Peut-on engager la responsabilité d’un notaire qui ne vérifie pas les garanties de l’acheteur ?

Madame et Monsieur S. ont vendu un petit studio.

Lors de la vente, l’acheteur a payé avec un chèque ordinaire (non certifié). Les époux S. ont signé l’acte en toute confiance… mais il s’avère que le chèque n’était pas provisionné ; ils ont le plus grand mal à récupérer leur argent aujourd’hui.

Ne peuvent-il pas mettre en cause la responsabilité du notaire qui aurait tout de même dû, selon eux, ne pas passer un tel acte sans vérifications et prise de garantie ?


Sur un strict plan juridique, le notaire n’a commis en l’espèce aucune faute : Monsieur et Madame S. ne peuvent pas se retourner contre lui pour mettre en cause sa responsabilité.

La loi et la jurisprudence précisent que l’exigence d’un chèque bancaire n’a en aucun cas un caractère d’ordre public dans les actes authentiques reçus par les notaires.

Bien mieux, une vieille loi remontant à la période révolutionnaire mais toujours en vigueur (loi du 25 Ventôse an 11, article 3) précise que les notaires sont tenus de prêter leur ministère lorsqu’ils sont sollicités. Cela tient à la qualité d’officier ministériel des notaires qui sont en ce sens investis d’une mission de service public : ils ne peuvent pas se soustraire lorsqu’ils sont sollicités pour établir un acte qui ressort de leurs fonctions.

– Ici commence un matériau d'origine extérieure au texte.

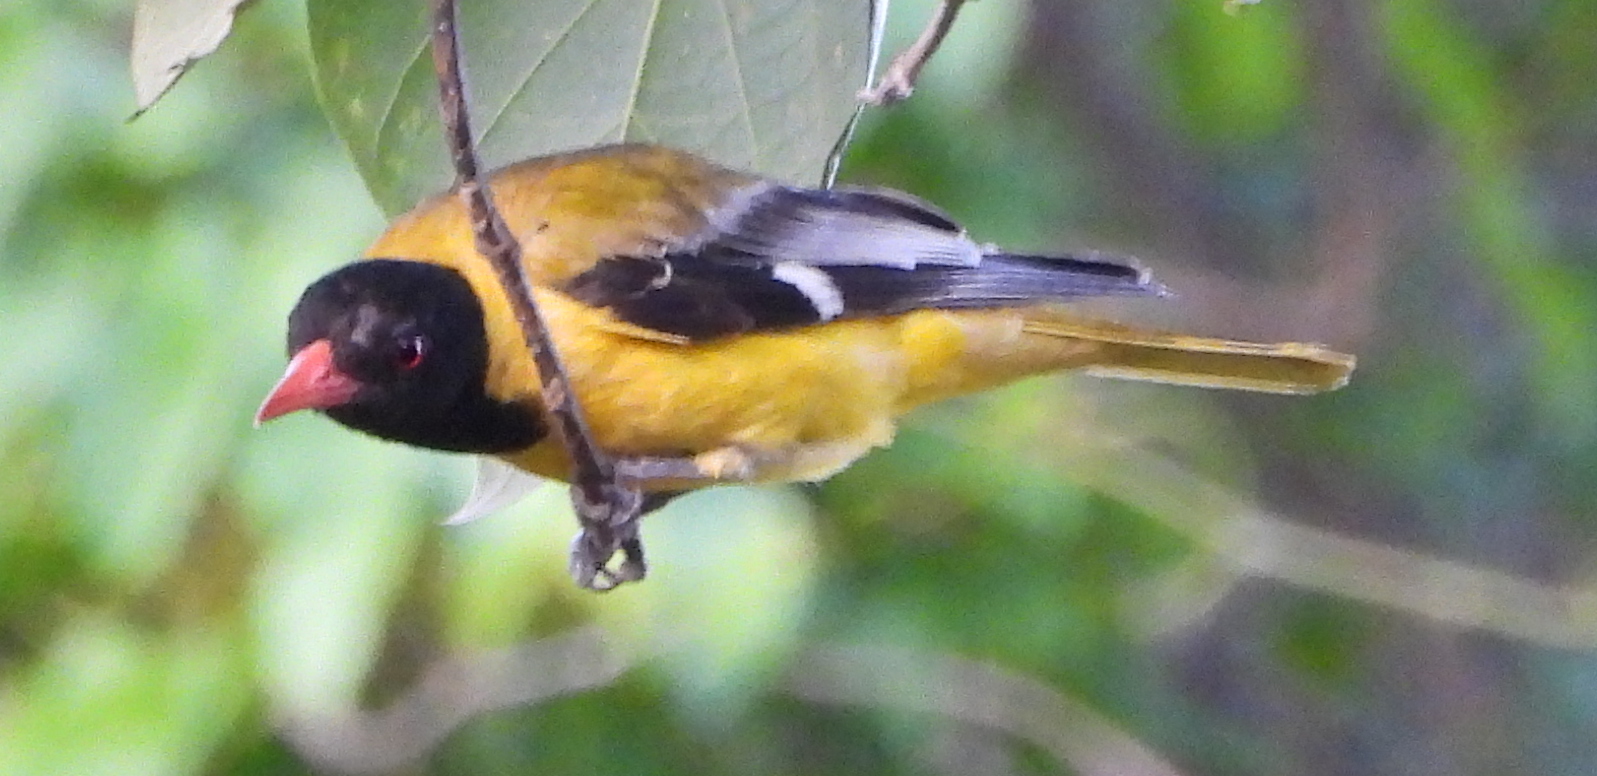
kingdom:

Le problème du paiement est étranger au notaire : il ne concerne que les parties. Aujourd’hui, la question a perdu de son importance dans la mesure où les transactions financières à l’occasion d’actes notariés doivent être opérées par virement

Par conséquent, Monsieur et Madame S. ne peuvent que se retourner que contre leur acheteur impécunieux avec toutes les difficultés que cela comporte.